Oak Flat land was federally protected from development until it became part of a land exchange signed by President Barack Obama in 2014. Under the exchange, the federal government agreed to swap 2,422 acres of public land — including Oak Flat in the Tonto National Forest — to acquire 5,344 acres owned by the mining company.

It’s unclear when the copper mine would become fully operational. Resolution Copper is still in the permitting process, including getting approval by the federal government under the requirements of the National Environmental Policy Act, according to the company’s website.

The Tonto National Forest land the tribal monitors are surveying includes the proposed mine site and areas where tailings, pipelines and mine-related facilities could placed, said Victoria Peacey, senior manager of permitting and approvals for Resolution Copper, in an email to Cronkite News.

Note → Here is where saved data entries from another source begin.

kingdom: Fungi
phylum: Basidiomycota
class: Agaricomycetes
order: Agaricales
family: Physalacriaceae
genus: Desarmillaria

The U.S. Forest Service now is working on an Environmental Impact Statement necessary to move forward with permits for the mine. Information gathered by tribal monitors will be included in that report.

Peacey said Resolution Copper “is exceptionally proud” to fund the monitoring program but declined to say how much it costs. The monitors are hired through WestLand Resources, an environmental consulting firm contracted by Resolution Copper.

“Something that I think is really important is that there is mutually beneficial outcomes when we listen to communities’ perspectives and especially when we listen to Native Americans’ perspectives and we respect their priorities,” Peacey said.“They have historical and cultural connections with the land that we don’t have. We already need to complete these baseline studies as part of our environmental impact statement, so why not work together? I think this collaboration is really in line with being a good neighbor.”

The uncertainty

Every Friday, Shingoitewa drives five hours home to Mùnqapi after a week in the field with his crew. It’s a long haul but worth it.

He’s a marathon runner, and sometimes he runs on one of the many nearby mesas.

It takes him away from the challenges of the job — the paperwork, the management and the uncertainty of the future of the sites carefully documented by the monitors.

Shingoitewa and other monitors hope that by recording their findings, the sites and artifacts will be left alone.

“When we find things, we put them back to where it was at,” he said. “It was left for a reason, so we don’t mess with a lot of this stuff. We respect what’s here, who was here.”

And if the mine goes forward as expected, then “at least maybe we can influence part of the decision” and protect some ancestral sites, he said.

That, he said, would “be a win for us.”